2009 BMW 1-Series

2009 BMW 1-Series 2009 BMW 1-Series
First Drive Review

In Europe, the BMW 1-series hatchback has been a solid success, despite being even more visually challenged than most BMWs. The U.S. arm of the company, probably mindful that the 1995 318ti hatchback was almost as successful as the Cleveland Browns, thought the 1-series hatch might sell like cold cakes and decided to wait for the prettier coupe version to appear before marketing it here as its entry-level car.

Based on a shortened 3-series platform, the 128i and 135i coupes go on sale in the spring. They will be priced at just under $30,000 for the naturally aspirated, 230-hp 128i and in the mid-$30,000s for the twin-turbocharged, 300-hp 135i, undercutting the 328i and 335i coupes by about $6000. Both engines are 3.0-liter inline-sixes hooked up to six-speed manual or automatic transmissions. The 135i automatic will get paddle shifters for that boy-racer feeling.

At 171.7 inches long, the 135i is 8.9 inches shorter than the 335i coupe and 1.4 inches narrower at 68.8 inches, and it rides on a wheelbase that is four inches shorter (104.7 inches). Despite the smaller footprint, however, it’s only about 200 pounds lighter than the 335i, according to BMW’s figures. That’s because much of the architecture is carried over, including the multilink-rear suspension and strut-front arrangement.

The 135i comes only with a sportier M suspension setup that’s lowered by 0.6 inch compared with the 128i’s. (The sport suspension is optional on the 128i.) Eighteen-inch wheels are shod with 215/40 front and 245/35 rear tires, and the brakes get upgraded to aluminum six-piston fixed calipers at the front and two-piston calipers out back. These replace the floating single-piston calipers used on the 128i and 3-series variants. When the stability-control system is switched off, BMW uses rear-brake intervention to emulate the behavior of a limited-slip differential. As with the 3-series, BMW’s active-steering system is an option.

The 135i has a bunch of other M goodies, including an aggressive air dam, side skirts, and a chrome grille, as well as interior enhancements such as a fat-rimmed leather steering wheel. The interior looks as if it were stolen from a 3-series. Rear-seat room is decent enough, although six-footers will want an escape clause after a couple of hours. The standard split-folding rear seat extends the already-adequate trunk space. Options are similar to the 3-series’, which means that navigation is bundled with iDrive: Since you were wondering, we’d rather have our fingernails surgically removed than attempt to work through that system’s myriad subtleties.

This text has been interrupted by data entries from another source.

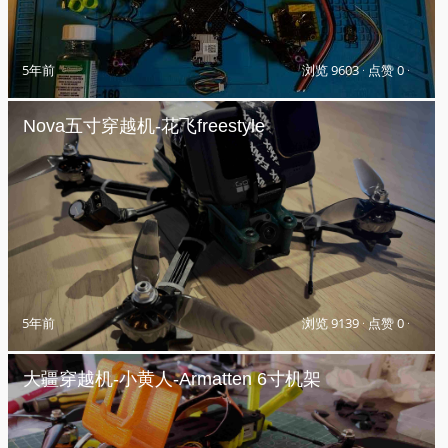
5年前
浏览 9603
·
点赞 0
·
Nova五寸穿越机-花飞freestyle
5年前
浏览 9139
·
点赞 0
·
大疆穿越机-小黄人-Armatten 6寸机架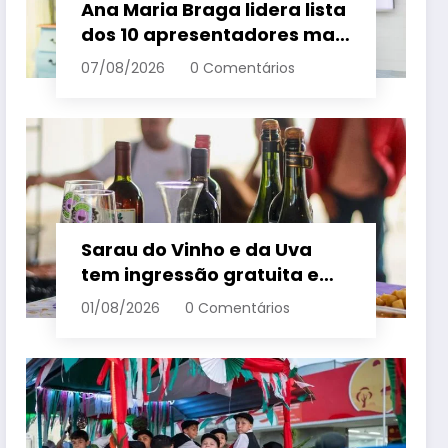
Ana Maria Braga lidera lista
dos 10 apresentadores mais
queridos da TV; veja
07/08/2026
0 Comentários
ranking – Em Dia ES
Sarau do Vinho e da Uva
tem ingressão gratuita e
distribui 250 litros de suco
01/08/2026
0 Comentários
em Santa Teresa – Em Dia
ES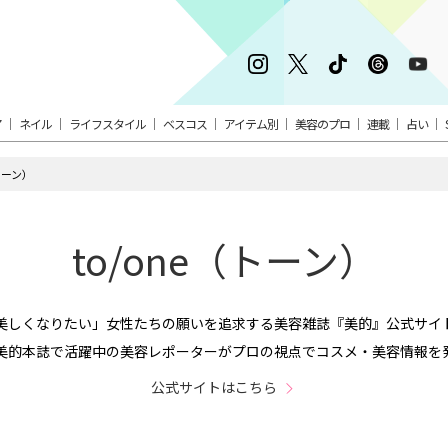
ア
ネイル
ライフスタイル
ベスコス
アイテム別
美容のプロ
連載
占い
（トーン）
to/one（トーン）
。「美しくなりたい」女性たちの願いを追求する美容雑誌『美的』公式サ
美的本誌で活躍中の美容レポーターがプロの視点でコスメ・美容情報を
公式サイトはこちら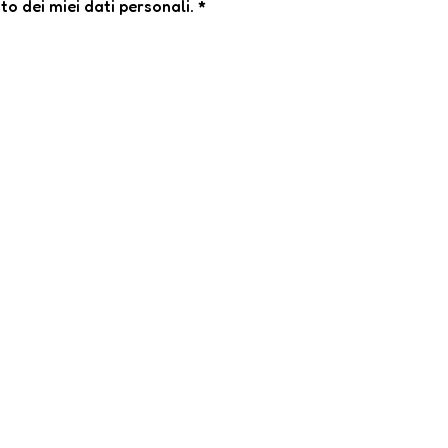
o dei miei dati personali.
*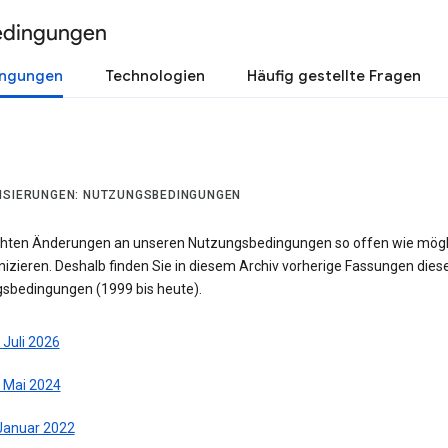
edingungen
ingungen
Technologien
Häufig gestellte Fragen
ISIERUNGEN: NUTZUNGSBEDINGUNGEN
hten Änderungen an unseren Nutzungsbedingungen so offen wie mögl
zieren. Deshalb finden Sie in diesem Archiv vorherige Fassungen dies
sbedingungen (1999 bis heute).
 Juli 2026
. Mai 2024
 Januar 2022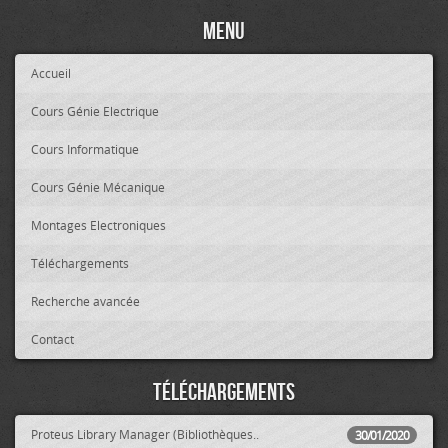
Menu
Accueil
Cours Génie Electrique
Cours Informatique
Cours Génie Mécanique
Montages Electroniques
Téléchargements
Recherche avancée
Contact
Téléchargements
Proteus Library Manager (Bibliothèques..
30/01/2020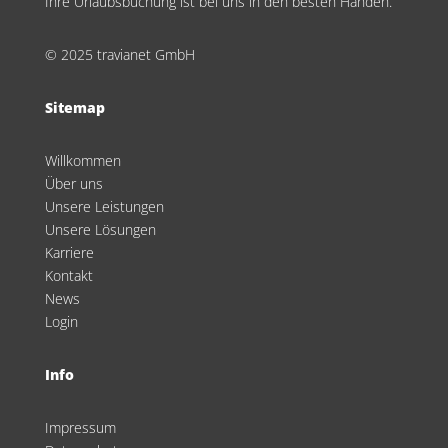
Ihre Urlaubsbuchung ist bei uns in den besten Händen.
© 2025 travianet GmbH
Sitemap
Willkommen
Über uns
Unsere Leistungen
Unsere Lösungen
Karriere
Kontakt
News
Login
Info
Impressum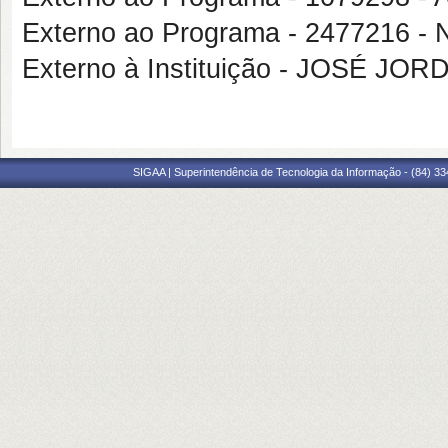
Externo ao Programa - 2477216
Externo à Instituição - JOSÉ JO
SIGAA | Superintendência de Tecnologia da Informação - (84) 3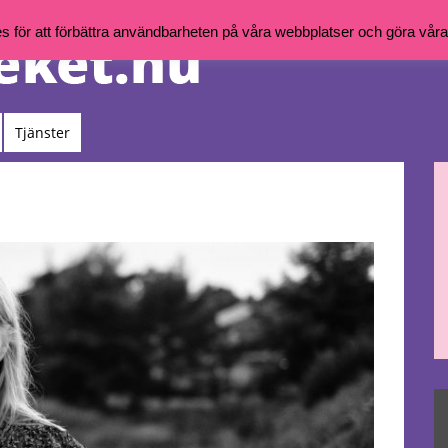
för att förbättra användbarheten på våra webbplatser och göra våra t
Tjänster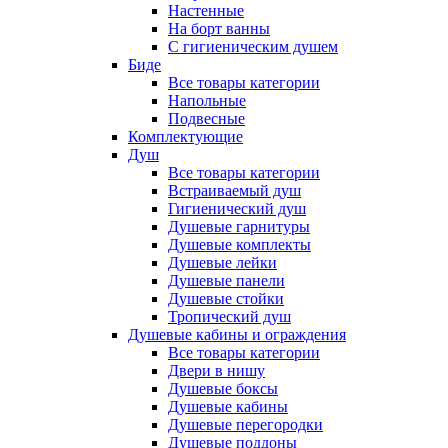
Настенные
На борт ванны
С гигиеническим душем
Биде
Все товары категории
Напольные
Подвесные
Комплектующие
Душ
Все товары категории
Встраиваемый душ
Гигиенический душ
Душевые гарнитуры
Душевые комплекты
Душевые лейки
Душевые панели
Душевые стойки
Тропический душ
Душевые кабины и ограждения
Все товары категории
Двери в нишу
Душевые боксы
Душевые кабины
Душевые перегородки
Душевые поддоны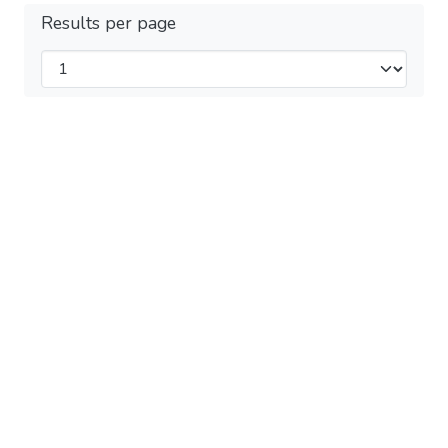
Results per page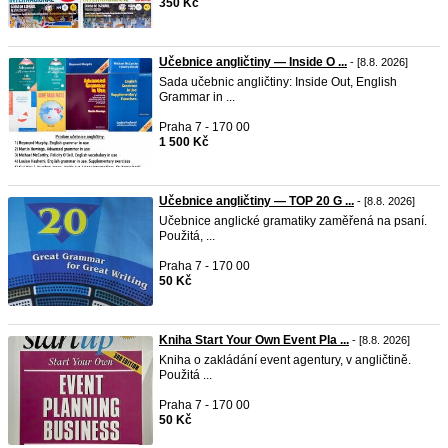
350 Kč
Učebnice angličtiny — Inside O ...
- [8.8. 2026]
Sada učebnic angličtiny: Inside Out, English
Grammar in ...
Praha 7 - 170 00
1 500 Kč
Učebnice angličtiny — TOP 20 G ...
- [8.8. 2026]
Učebnice anglické gramatiky zaměřená na psaní.
Použitá, ...
Praha 7 - 170 00
50 Kč
Kniha Start Your Own Event Pla ...
- [8.8. 2026]
Kniha o zakládání event agentury, v angličtině.
Použitá ...
Praha 7 - 170 00
50 Kč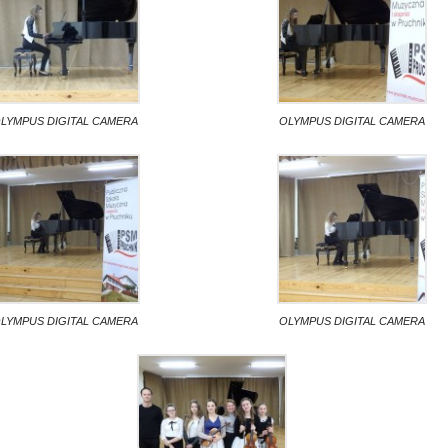
LYMPUS DIGITAL CAMERA
OLYMPUS DIGITAL CAMERA
LYMPUS DIGITAL CAMERA
OLYMPUS DIGITAL CAMERA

All such carping goes out the window when you find a challenging road. The 135i is a handy weapon, with more speed than most of us need. BMW claims a 0-to-62-mph time of 5.3 seconds, and we reckon it will be at least as fast as the last 335i coupe we tested, which ran to 60 in 4.9 seconds. That’s a lot of performance for a car that could be bought for about 36 grand, should you find a BMW dealer who can resist the temptation to option its cars up to the gunwales.

As in the 335i coupe and sedan, the twin-turbo inline-six is a honey, with a suggestive exhaust yowl at high revs, excellent midrange power, and the smoothness of Bill Clinton in full schmooze. The six-speed manual is slick and swift, and the steering is fully involved in what’s going on at the tire contact patch. Heck, the thing even rides well.

On the street, the 135i handles sweetly, displaying excellent body control and a stolidly neutral demeanor. However, BMW also allowed us to sample the 135i at a racetrack, which dampened our enthusiasm a bit. We’re not proposing that every car should be an oversteering monster along the lines of a Corvette Z06, but the 135i’s nose wants to run wide all the time, which is safe but frustrating. A 335i coupe is more entertaining.

Still, the 135i has a lot going for it: It’s a slightly smaller and slightly faster version of the 3-series coupe, already one of our favorite cars. It looks cool and brings you BMW virtues for a lower price than that of a comparable 3-series sedan. What’s not to like about that?